For each line below with the word "IFout", write out a copy.
*** Opening of Data for processing ***
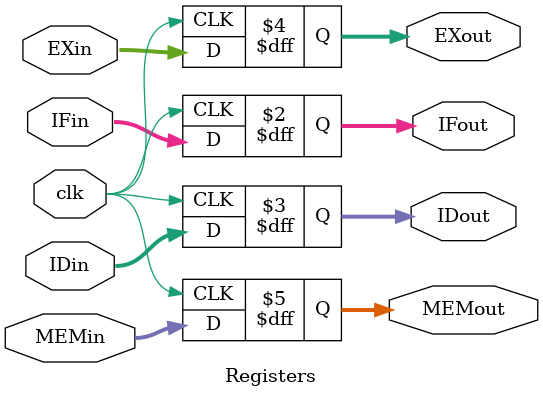
<source format=v>
module Registers(clk, IFin, IFout, IDin, IDout, EXin, EXout, MEMin, MEMout);
  input clk;
  input [63:0] IFin;
  input [143:0] IDin;
  input [101:0] EXin;
  input [68:0] MEMin;
  output reg [63:0] IFout;
  output reg [143:0] IDout;
  output reg [101:0] EXout;
  output reg [68:0] MEMout;
  
  always @ (posedge clk)
    begin
      IFout <= IFin;
      IDout <= IDin;
      MEMout <= MEMin;
      EXout <= EXin;
    end
  
endmodule
</source>
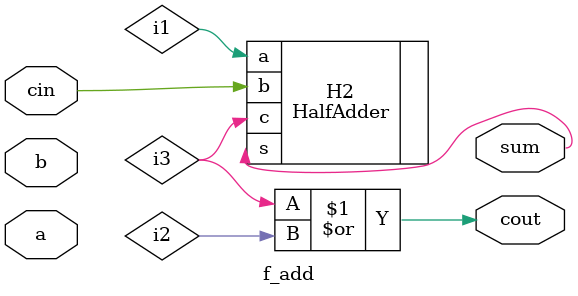
<source format=v>
module f_add(a,b,cin,sum,cout);
input a;
input b;
input cin;
output sum;
output cout;
wire i1,i2,i3;
HalfAdder H2(.a(i1),.b(cin),.c(i3),.s(sum));   // this can be a dirrent method to do the above, this is preferred
or o1(cout,i3,i2);
endmodule
</source>
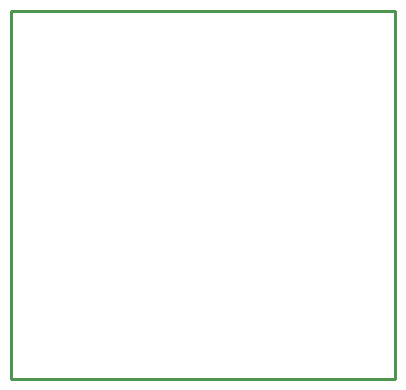
<source format=gko>
G04*
G04 #@! TF.GenerationSoftware,Altium Limited,Altium Designer,18.1.6 (161)*
G04*
G04 Layer_Color=16711935*
%FSTAX24Y24*%
%MOIN*%
G70*
G01*
G75*
%ADD15C,0.0100*%
D15*
X041005Y025407D02*
Y03769D01*
X0538D01*
X0538Y03769D01*
Y025407D02*
Y03769D01*
X041005Y025407D02*
X0538D01*
M02*

</source>
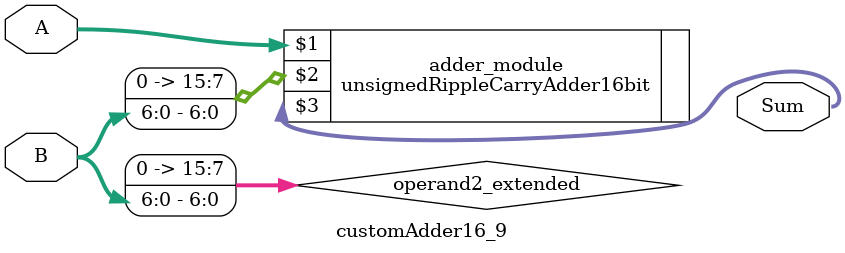
<source format=v>

module customAdder16_9(
                    input [15 : 0] A,
                    input [6 : 0] B,
                    
                    output [16 : 0] Sum
            );

    wire [15 : 0] operand2_extended;
    
    assign operand2_extended =  {9'b0, B};
    
    unsignedRippleCarryAdder16bit adder_module(
        A,
        operand2_extended,
        Sum
    );
    
endmodule
        
</source>
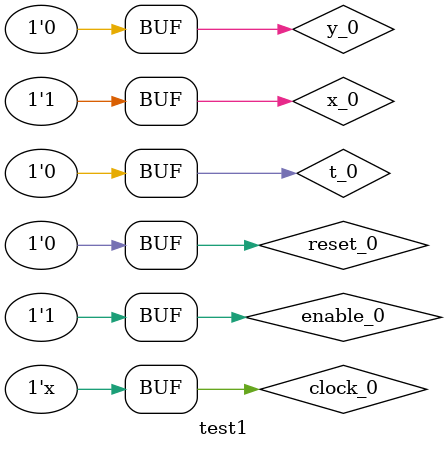
<source format=v>
`timescale 1ns / 1ps


module test1();
    
    reg x_0, t_0, y_0, clock_0, enable_0, reset_0;
    wire result_0;
    
    design_1_wrapper simulare(clock_0, enable_0, reset_0, result_0, t_0, x_0, y_0);
    
    initial begin
    
    clock_0 = 0; reset_0 = 1; enable_0 = 0; 
    #10 reset_0 = 0; enable_0 = 1;
    #15 x_0 = 1; t_0 = 1; y_0 = 0;
    #50 x_0 = 0; t_0 = 1; y_0 = 1;
    #50 x_0 = 1; t_0 = 1; y_0 = 0;
    #50 x_0 = 0; t_0 = 1; y_0 = 1;
    #50 x_0 = 1; t_0 = 0; y_0 = 0;

    end
    
    always
    #25 clock_0 = ~clock_0;
endmodule

</source>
*** Close of Data for processing ***
**Written response**
module Registers(clk, IFin, IFout, IDin, IDout, EXin, EXout, MEMin, MEMout);
  output reg [63:0] IFout;
      IFout <= IFin;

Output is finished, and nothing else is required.